You can earn more while working 

You can work after you've started taking Social Security. But depending on your age and how much you make, you could see your payments reduced. If you haven't reached your FRA, you will have $1 deducted for every $2 that you earn above $18,960 in 2021. In 2020, that limit was lower, at $18,240. 

In the year that you reach your FRA, you will have $1 deducted for every $3 that you earn above $50,520 in 2021 prior to reaching full retirement age; in 2020, that figure was $48,600. While the increases in earnings limits weren't huge, they could impact your monthly benefit. And depending on how much gets deducted, it could be a deciding factor in whether or not you will delay retirement or the start of your benefits.

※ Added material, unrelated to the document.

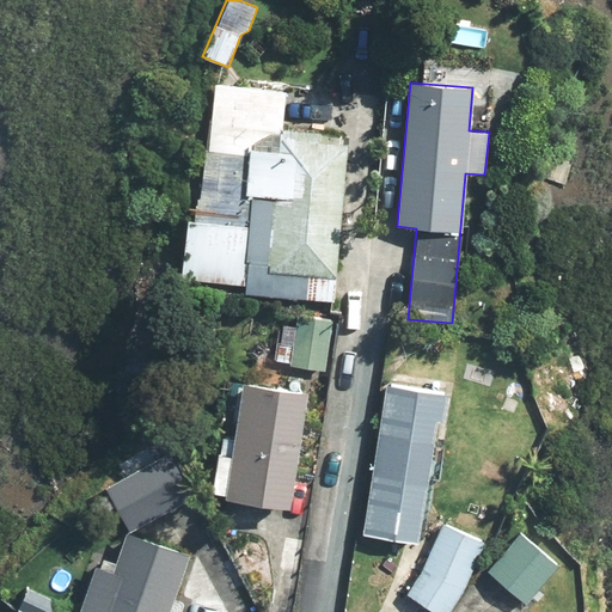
[(181,288),(334,301),(348,142),(340,142),(341,135),(282,130),(287,90),(214,84),(201,191),(189,190),(181,288)]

It takes more earnings to qualify 

You are eligible for Social Security after you earn at least 40 work credits. You get 1 work credit for each $1,470 in income, up to 4 credits each year. This means that you can qualify for Social Security in as little as 10 years. This amount needed for a work credit has increased by $60 this year; in 2020, it was $1,410 per credit. 

Social Security could make up a significant portion of your income when you're retired. Learning more about how the program works can help you better plan for its impact on your retirement.